Does your advice above mean that it's not necessary to use Windows' "Ultimate Performance" Power Option?

I'd like to allow my CPUs to throttle-down when not in use. However if this is going to cause audio drop-outs, I'll just leave the setting as is. Cheers...


----------



## rgames (Nov 3, 2021)

Anthony said:


> Does your advice above mean that it's not necessary to use Windows' "Ultimate Performance" Power Option?
> 
> I'd like to allow my CPUs to throttle-down when not in use. However if this is going to cause audio drop-outs, I'll just leave the setting as is. Cheers...

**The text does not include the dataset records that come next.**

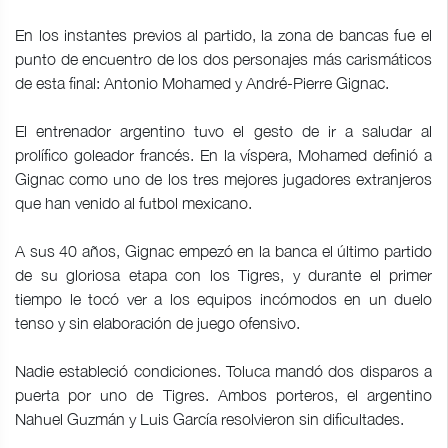
En los instantes previos al partido, la zona de bancas fue el
punto de encuentro de los dos personajes más carismáticos
de esta final: Antonio Mohamed y André-Pierre Gignac.
El entrenador argentino tuvo el gesto de ir a saludar al
prolífico goleador francés. En la víspera, Mohamed definió a
Gignac como uno de los tres mejores jugadores extranjeros
que han venido al futbol mexicano.
A sus 40 años, Gignac empezó en la banca el último partido
de su gloriosa etapa con los Tigres, y durante el primer
tiempo le tocó ver a los equipos incómodos en un duelo
tenso y sin elaboración de juego ofensivo.
Nadie estableció condiciones. Toluca mandó dos disparos a
puerta por uno de Tigres. Ambos porteros, el argentino
Nahuel Guzmán y Luis García resolvieron sin dificultades.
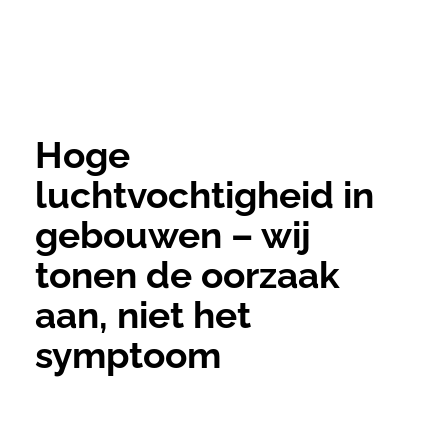
Hoge
luchtvochtigheid in
gebouwen – wij
tonen de oorzaak
aan, niet het
symptoom
Hoge luchtvochtigheid in huis: vaak
symptoom van een onderliggend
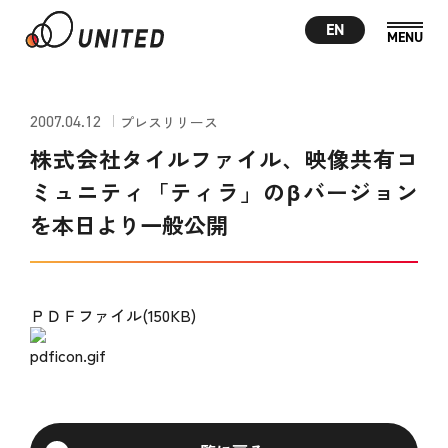
EN
2007.04.12
プレスリリース
株式会社タイルファイル、映像共有コ
ミュニティ「ティラ」のβバージョン
を本日より一般公開
ＰＤＦファイル(150KB)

Correct - it's usually not necessary but I have seen it solve some problems for some people. And it does have a quantifiable effect on min latency on most systems.

It makes the DAW run "better" but the truth is it's usually "good enough" without forcing the CPU to full speed. (EDIT: I do not run my slave machines at full clock speed and they run fine at ~3 ms latency.) It's a simple tweak so give it a shot and see if there's a meaningful difference on your system. There's no harm in trying it.

It does increase power consumption but the truth is it's not much for a single user. Where it helps is in enterprise situations where you're running many hundreds or thousands of computers.

rgames


----------



## GigStage (Nov 4, 2021)

Sseltenrych said:


> This is exactly what I imagined when I started this thread.
> Almost 100 pages of alterations is needed to get the ideal setup,
> Not the default settings...


Of course, not the default settings.  

Many things can interfere with your setup and cause glitches. 
There have been compiled lots of solved cases from musicians and hobbyists, with many community-driven tips. 

Happy reading.


----------



## CatComposer (Nov 4, 2021)

I actually solved the popping problem by reinstalling Windows and following a basic tweaking guide..
I think some older free plugins had affected Windows, so I have avoided them this time.


----------



## easyrider (Nov 4, 2021)

Sseltenrych said:


> Yes, it's all up to date.
> Windows 10 forces updates, so I have no choice in the matter anyway.
> 
> If you have a more up to date guide, I would be happy to read it.
> ...


what Bios version are you running ?


----------



## GigStage (Nov 4, 2021)

Great!

I've been merciless to Windows, used to squeeze out every single bit of CPU and RAM for my workstations.


----------



## CatComposer (Nov 4, 2021)

GigStage said:


> Great!
> 
> I've been merciless to Windows, used to squeeze out every single bit of CPU and RAM for my workstations.


Yes, it's a pleasure to disable an unnecessary service, or uninstall a useless program that will be sucking resources.


----------